→ Tasks to carry out:
(a) How would you render this sentence from the passage on Vrindavana Dasa in Spanish: "Vrindavana Dasa was born in Mamgachi in the Navadvipa area of West Bengal."?
(b) Which places are named in the "Early life" section of the passage on Vrindavana Dasa?
(c) Echo the passage on Vrindavana Dasa word for word, from "Praise of Vrindavana" to "incarnation of Godhead.".

→ Passage given:
=-=-=

Vrindavana Dasa Thakura or Brindaban Das (1507–1589) was the author of the Chaitanya Bhagavata, the first full-length biography of Chaitanya Mahaprabhu written in the Bengali language.

Early life
Vrindavana Dasa was born in Mamgachi in the Navadvipa area of West Bengal. His mother was Narayani, the niece of Srinivasa Acarya, a direct follower of Chaitanya Mahaprabhu. Vrindavana Dasa’s father, Vaikunthanatha Vipra, was from Sylhet in East Bengal. However, it is said that his father died before he was born and so his mother moved to the house of Srivasa in Mayapura. In his youth Vrindavana Dasa took initiation from Nityananda, one of the main associates of Chaitanya and he was apparently the last disciple that Nityananda accepted.

Chaitanya Bhagavata
In 1535, Vrindvana Dasa wrote the Chaitanya Bhagavata, a biography of Chaitanya Mahaprabhu. Initially, the Chaitanya Bhagavata was named Chaitanya Mangala. However the poet Lochana Dasa also wrote a work with this title. Therefore, the leading Vaishnavas in Vrindavana met and decided that henceforth Vrindavana Dasa's book would be known as the Chaitanya Bhagavata, and Lochana Dasa’s book would remain as the Chaitanya Mangala.

Praise of Vrindavana Dasa
Vrindavana Dasa is considered by Gaudiya Vaishnavas as the Vyasa of Chaitanya’s pastimes, since he was the first to reveal that Chaitanya was God himself and not just an incarnation of Godhead.

It would seem that the Chaitanya Bhagavata was the only major work written by Vrindavana Dasa. There are a number of other works attributed to him but their authorship has not been validated.

=-=-=

→ Excerpted data:
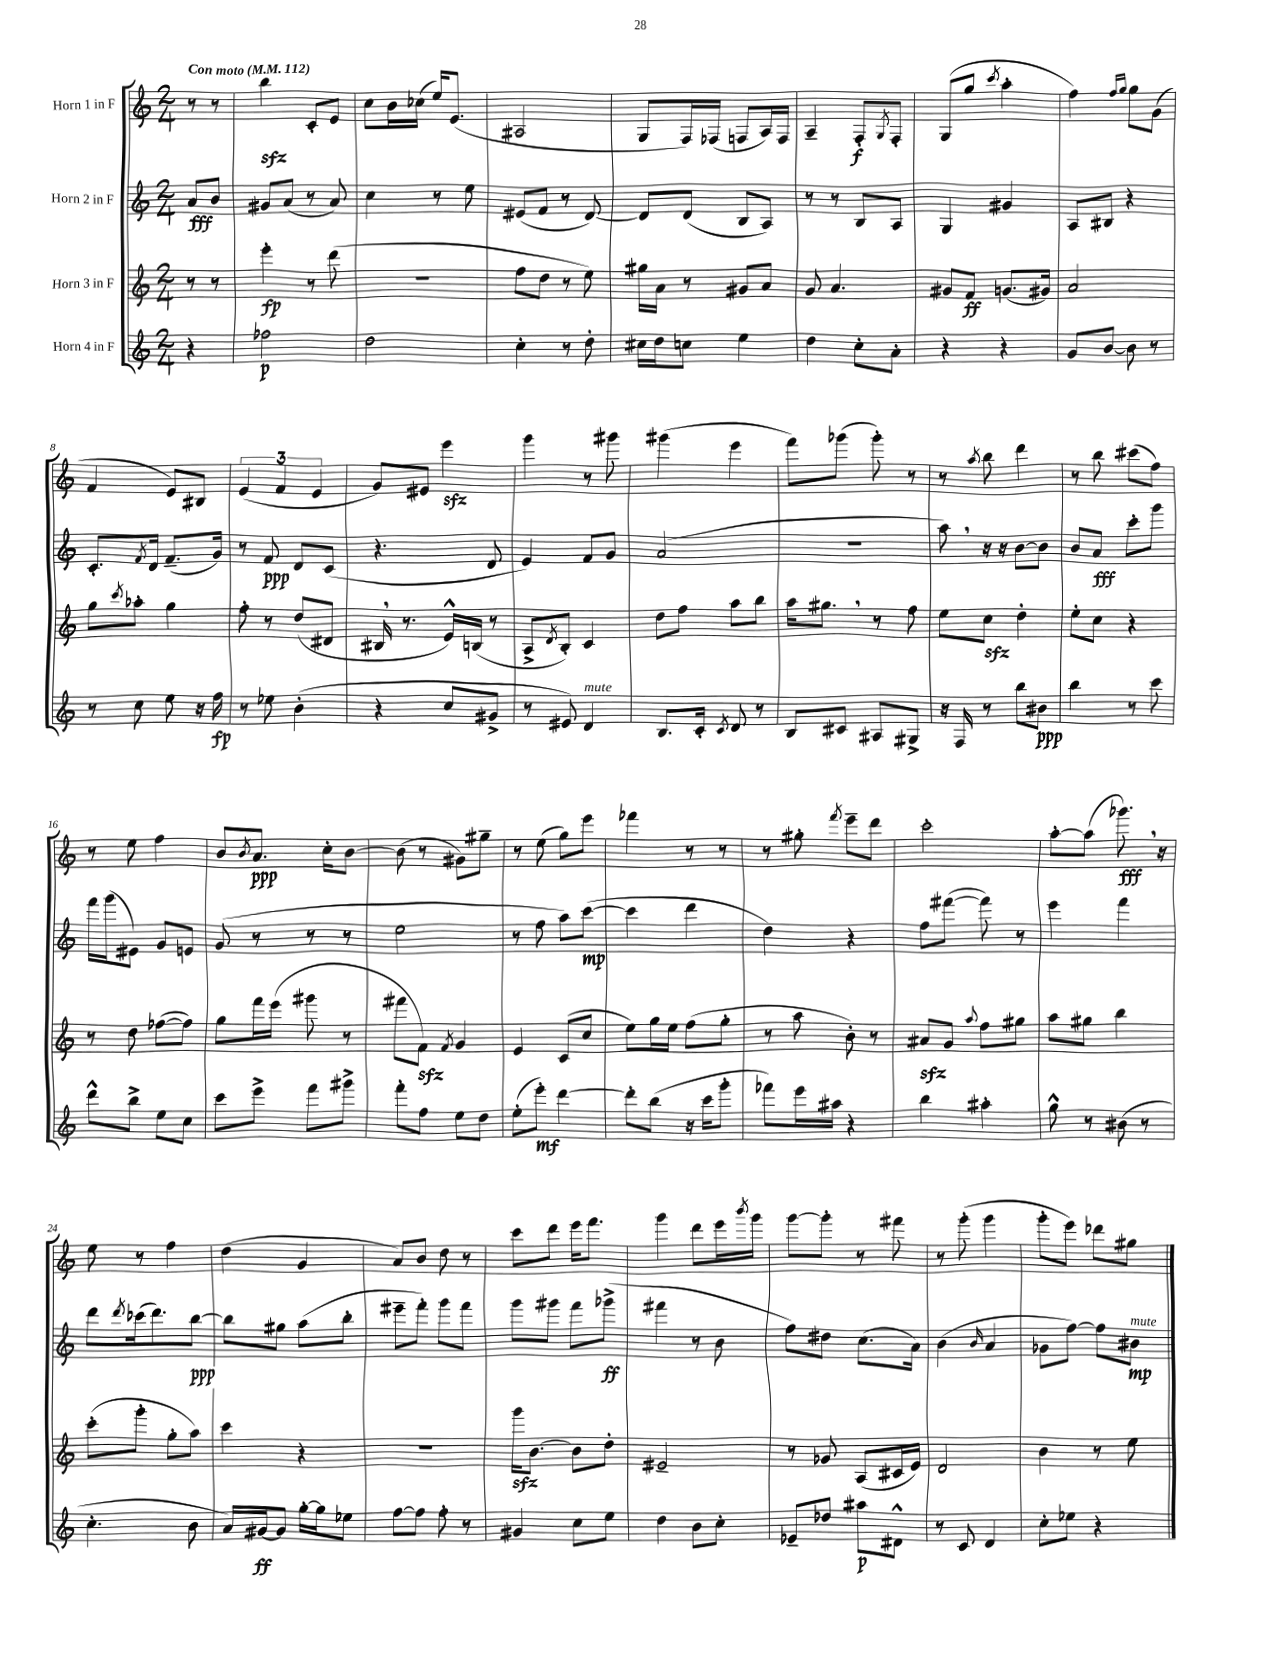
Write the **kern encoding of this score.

**kern	**dynam	**kern	**dynam	**kern	**dynam	**kern	**dynam
*part4	*part4	*part3	*part3	*part2	*part2	*part1	*part1
*staff4	*staff4	*staff3	*staff3	*staff2	*staff2	*staff1	*staff1
*I"Horn 4 in F	*	*I"Horn 3 in F	*	*I"Horn 2 in F	*	*I"Horn 1 in F	*
*clefG2	*	*clefG2	*	*clefG2	*	*clefG2	*
*k[]	*	*k[]	*	*k[]	*	*k[]	*
*M2/4	*	*M2/4	*	*M2/4	*	*M2/4	*
*MM112	*	*MM112	*	*MM112	*	*MM112	*
=	=	=	=	=	=	=	=
!	!	!	!	!	!	!LO:TX:a:B:t=Con moto	!
4r	.	8r	.	8a/L	fff	8r	.
.	.	8r	.	8b/J	.	8r	.
=1	=1	=1	=1	=1	=1	=1	=1
2ff-X\	p	4eee'\	fp	8g#X/L	.	4bbzz\	.
.	.	.	.	(8a/J	.	.	.
.	.	8r	.	8r	.	8c'/L	.
.	.	(8ddd\	.	8a/)	.	8e/J	.
=2	=2	=2	=2	=2	=2	=2	=2
2dd\	.	2r	.	4cc\	.	8cc\L	.
.	.	.	.	.	.	16b\L	.
.	.	.	.	.	.	(16cc-X\JJ	.
.	.	.	.	8r	.	16ee/KL)	.
.	.	.	.	.	.	(8.e/J	.
.	.	.	.	8ee\	.	.	.
=3	=3	=3	=3	=3	=3	=3	=3
4cc'\	.	8ff\L	.	(8e#X/L	.	2A#X/	.
.	.	8dd\J	.	8f/J	.	.	.
8r	.	8r	.	8r	.	.	.
8dd'\	.	8ee\)	.	[8d/)	.	.	.
=4	=4	=4	=4	=4	=4	=4	=4
16cc#X\LL	.	16gg#X\LL	.	8d/L]	.	8G/L	.
16dd\J	.	16a\JJ	.	.	.	.	.
8ccn\J	.	8r	.	(8d/J	.	16F/L)	.
.	.	.	.	.	.	(16F-X/JJ	.
4ee\	.	8g#X/L	.	8B/L	.	8Fn/L	.
.	.	8a/J	.	8A/J)	.	16A/L)	.
.	.	.	.	.	.	16F/JJ	.
=5	=5	=5	=5	=5	=5	=5	=5
4dd\	.	8g/	.	8r	.	4A~/	.
.	.	4.a/	.	8r	.	.	.
8cc'\L	.	.	.	8B/L	.	8F'/L	f
.	.	.	.	.	.	8qG/	.
8a'\J	.	.	.	8A/J	.	8F'/J	.
=6	=6	=6	=6	=6	=6	=6	=6
4r	.	8g#X/L	.	4G/	.	(8G/L	.
.	.	8f/J	ff	.	.	8gg/J	.
.	.	.	.	.	.	8qccc/	.
4r	.	(8.gn/L	.	4g#X/	.	4aa'\	.
.	.	16g#X/Jk)	.	.	.	.	.
=7	=7	=7	=7	=7	=7	=7	=7
8g/L	.	2a/	.	8A/L	.	4ff\)	.
[8b/J	.	.	.	8B#X/J	.	.	.
.	.	.	.	.	.	16qqff/LL	.
.	.	.	.	.	.	16qqgg/JJ	.
8b\]	.	.	.	4r	.	8gg\L	.
8r	.	.	.	.	.	(8g\J	.
!!LO:LB:g=z
=8	=8	=8	=8	=8	=8	=8	=8
8r	.	8gg\L	.	8.c'/L	.	4f/	.
.	.	8qccc/	.	.	.	.	.
8cc\	.	8aa-X'\J	.	.	.	.	.
.	.	.	.	8qf/	.	.	.
.	.	.	.	16d/Jk	.	.	.
8ee\	.	4gg\	.	(8.f~/L	.	8e/L)	.
16r	.	.	.	.	.	8B#X/J	.
16ff\	fp	.	.	16g/Jk)	.	.	.
=9	=9	=9	=9	=9	=9	=9	=9
8r	.	8ff'\	.	8r	.	(6e/	.
8ee-X\	.	8r	.	8f/	ppp	.	.
.	.	.	.	.	.	6f/	.
(4b'\	.	(8dd/L	.	8d/L	.	.	.
.	.	.	.	.	.	6e/	.
.	.	8d#X/J	.	(8c/J	.	.	.
=10	=10	=10	=10	=10	=10	=10	=10
4r	.	16B#X,/	.	4.r	.	8g/L)	.
.	.	8.r	.	.	.	.	.
.	.	.	.	.	.	8e#X/J	.
8cc/L	.	16e^^/LL)	.	.	.	4eeezz\	.
.	.	(16Bn/JJ	.	.	.	.	.
8g#X^/J	.	8r	.	8d/	.	.	.
=11	=11	=11	=11	=11	=11	=11	=11
8r	.	8A^/L	.	4e/)	.	4ggg\	.
.	.	8qd/	.	.	.	.	.
8e#X/)	.	8B'/J)	.	.	.	.	.
!LO:TX:a:i:t=mute	!	!	!	!	!	!	!
4d/	.	4c/	.	8f/L	.	8r	.
.	.	.	.	8g/J	.	8ggg#X\	.
=12	=12	=12	=12	=12	=12	=12	=12
8.B/L	.	8dd\L	.	(2a/	.	(4ggg#X\	.
.	.	8ff\J	.	.	.	.	.
16c'/Jk	.	.	.	.	.	.	.
8qc/	.	.	.	.	.	.	.
8d/	.	8aa\L	.	.	.	4eee\	.
8r	.	8bb\J	.	.	.	.	.
=13	=13	=13	=13	=13	=13	=13	=13
8B/L	.	16aa\KL	.	2r	.	8fff\L)	.
.	.	8.gg#X,\J	.	.	.	.	.
8c#X/J	.	.	.	.	.	(8ggg-X\J	.
8A#X/L	.	8r	.	.	.	8ggg-'\)	.
8G#X^/J	.	8ff\	.	.	.	8r	.
=14	=14	=14	=14	=14	=14	=14	=14
16r	.	8ee\L	.	8aa,\)	.	8r	.
16F/	.	.	.	.	.	.	.
.	.	.	.	.	.	8qaa/	.
8r	.	8cczz\J	.	16r	.	8bb\	.
.	.	.	.	16r	.	.	.
8bb\L	.	4dd'\	.	[8b\L	.	4ddd\	.
8b#X\J	ppp	.	.	8b\J]	.	.	.
=15	=15	=15	=15	=15	=15	=15	=15
4bb\	.	8ee'\L	.	8b/L	.	8r	.
.	.	8cc\J	.	8a/J	fff	8bb\	.
8r	.	4r	.	8ccc'\L	.	(8ccc#X\L	.
8ccc\	.	.	.	8ggg\J	.	8ff\J)	.
!!LO:LB:g=z
=16	=16	=16	=16	=16	=16	=16	=16
8ddd^^\L	.	8r	.	16fff\LL	.	8r	.
.	.	.	.	(16ggg\J	.	.	.
8bb^\J	.	8dd\	.	8e#X\J)	.	8ee\	.
8ee\L	.	([8ff-X\L	.	8g/L	.	4ff\	.
8cc\J	.	8ff-\J])	.	8en/J	.	.	.
=17	=17	=17	=17	=17	=17	=17	=17
8ccc\L	.	8gg\L	.	(8g/	.	8b/L	.
.	.	.	.	.	.	8qb/	.
8eee^\J	.	16fff\L	.	8r	.	8.a/J	ppp
.	.	(16eee\JJ	.	.	.	.	.
8fff\L	.	8ggg#X\	.	8r	.	.	.
.	.	.	.	.	.	16cc'\KL	.
8ggg#X^\J	.	8r	.	8r	.	[8b\J	.
=18	=18	=18	=18	=18	=18	=18	=18
8fff'\L	.	8fff#X\L	.	2ee\	.	(8b\]	.
8ff\J	.	8fzz\J)	.	.	.	8r	.
.	.	8qf/	.	.	.	.	.
8ee\L	.	4g/	.	.	.	8g#X\L)	.
8dd\J	.	.	.	.	.	8gg#X~\J	.
=19	=19	=19	=19	=19	=19	=19	=19
(8ee'\L	.	4e/	.	8r	.	8r	.
8eee'\J)	mf	.	.	8ff\	.	(8ee\	.
[4ddd\	.	(8c/L	.	8aa\L)	.	8gg\L)	.
.	.	8cc/J	.	([8ccc\J	mp	8eee\J	.
=20	=20	=20	=20	=20	=20	=20	=20
8ddd'\L]	.	8ee\L)	.	4ccc\]	.	4fff-X\	.
(8bb\J	.	16gg\L	.	.	.	.	.
.	.	16ee\JJ	.	.	.	.	.
16r	.	(8ff\L	.	4ddd\	.	8r	.
16ccc\KL	.	.	.	.	.	.	.
8ggg'\J	.	8gg'\J	.	.	.	8r	.
=21	=21	=21	=21	=21	=21	=21	=21
8fff-X\L)	.	8r	.	4dd\)	.	8r	.
16eee\L	.	8aa\	.	.	.	8gg#X'\	.
16aa#X\JJ	.	.	.	.	.	.	.
.	.	.	.	.	.	8qfff/	.
4r	.	8b'\)	.	4r	.	8eee~\L	.
.	.	8r	.	.	.	8ddd\J	.
=22	=22	=22	=22	=22	=22	=22	=22
4bb\	.	8a#Xzz/L	.	8ff\L	.	2ccc'\	.
.	.	8g/J	.	([8fff#X\J	.	.	.
.	.	8qqaa/	.	.	.	.	.
4aa#X'\	.	8ff\L	.	8fff#\])	.	.	.
.	.	8gg#X\J	.	8r	.	.	.
=23	=23	=23	=23	=23	=23	=23	=23
8gg^^\	.	8aa\L	.	4eee\	.	[8aa'\L	.
8r	.	8gg#X\J	.	.	.	(8aa\J]	.
(8b#X\	.	4bb\	.	4fff\	.	8.ggg-X,\)	fff
8r	.	.	.	.	.	.	.
.	.	.	.	.	.	16r	.
!!LO:LB:g=z
=24	=24	=24	=24	=24	=24	=24	=24
4.cc'\	.	(8ccc'\L	.	8ddd\L	.	8ee\	.
.	.	.	.	8qddd/	.	.	.
.	.	8ggg'\J	.	(16ccc-X\k	.	8r	.
.	.	.	.	8.ddd\)	.	.	.
.	.	8gg'\L	.	.	.	4ff\	.
8b\	.	8aa\J)	.	[8bb\J	ppp	.	.
=25	=25	=25	=25	=25	=25	=25	=25
16a/LL)	.	4ccc\	.	8bb\L]	.	(4dd\	.
[16g#X/J	ff	.	.	.	.	.	.
8g#/J]	.	.	.	8gg#X\J	.	.	.
[16gg'\LL	.	4r	.	(8aa\L	.	4g/	.
16gg\J]	.	.	.	.	.	.	.
8ee-X\J	.	.	.	8bb'\J	.	.	.
=26	=26	=26	=26	=26	=26	=26	=26
[8ff\L	.	2r	.	8eee#X~\L	.	8a/L)	.
8ff\J]	.	.	.	8fff'\J)	.	8b/J	.
8ff'\	.	.	.	8ggg\L	.	8dd\	.
8r	.	.	.	8fff\J	.	8r	.
=27	=27	=27	=27	=27	=27	=27	=27
4g#X/	.	16gggzz\KL	.	8ggg\L	.	8ccc\L	.
.	.	[8.b\J	.	.	.	.	.
.	.	.	.	8ggg#X\J	.	8ddd\J	.
8cc\L	.	8b\L]	.	8fff\L	.	16eee\KL	.
.	.	.	.	.	.	8.fff\J	.
8ee\J	.	8dd'\J	.	(8ggg-X^\J	ff	.	.
=28	=28	=28	=28	=28	=28	=28	=28
4dd\	.	2e#X~/	.	4fff#X\	.	4ggg\	.
8b\L	.	.	.	8r	.	8ddd\L	.
8cc'\J	.	.	.	8b\	.	16eee\L	.
.	.	.	.	.	.	8qbbb/	.
.	.	.	.	.	.	16ggg\JJ	.
=29	=29	=29	=29	=29	=29	=29	=29
8e-X~/L	.	8r	.	8ff\L)	.	[8ggg\L	.
8dd-X/J	.	8g-X/	.	8dd#X\J	.	8ggg'\J]	.
8aa#X\L	p	(8A/L	.	(8.cc\L	.	8r	.
8d#X^^\J	.	16c#X/L	.	.	.	8fff#X\	.
.	.	16e/JJ)	.	16a\Jk)	.	.	.
=30	=30	=30	=30	=30	=30	=30	=30
8r	.	2d/	.	(4b\	.	8r	.
8c/	.	.	.	.	.	(8ggg'\	.
.	.	.	.	16qqb/	.	.	.
4d/	.	.	.	4a/	.	4ggg\	.
=31	=31	=31	=31	=31	=31	=31	=31
8cc'\L	.	4b\	.	8g-X\L	.	8ggg'\L	.
8ee-X\J	.	.	.	[8ff\J)	.	8eee\J)	.
4r	.	8r	.	8ff\L]	.	8ddd-X\L	.
!	!	!	!	!LO:TX:a:i:t=mute	!	!	!
.	.	8ee\	.	8b#X\J	mp	8gg#X\J	.
==	==	==	==	==	==	==	==
*-	*-	*-	*-	*-	*-	*-	*-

=-=-=

→ Answers to each task:
(a) Vrindavana Dasa nació en Mamgachi, en la zona de Navadvipa de Bengala Occidental.

(b)
- Mamgachi
- Navadvipa
- West Bengal
- Sylhet
- East Bengal
- Mayapura

(c)
Praise of Vrindavana Dasa
Vrindavana Dasa is considered by Gaudiya Vaishnavas as the Vyasa of Chaitanya’s pastimes, since he was the first to reveal that Chaitanya was God himself and not just an incarnation of Godhead.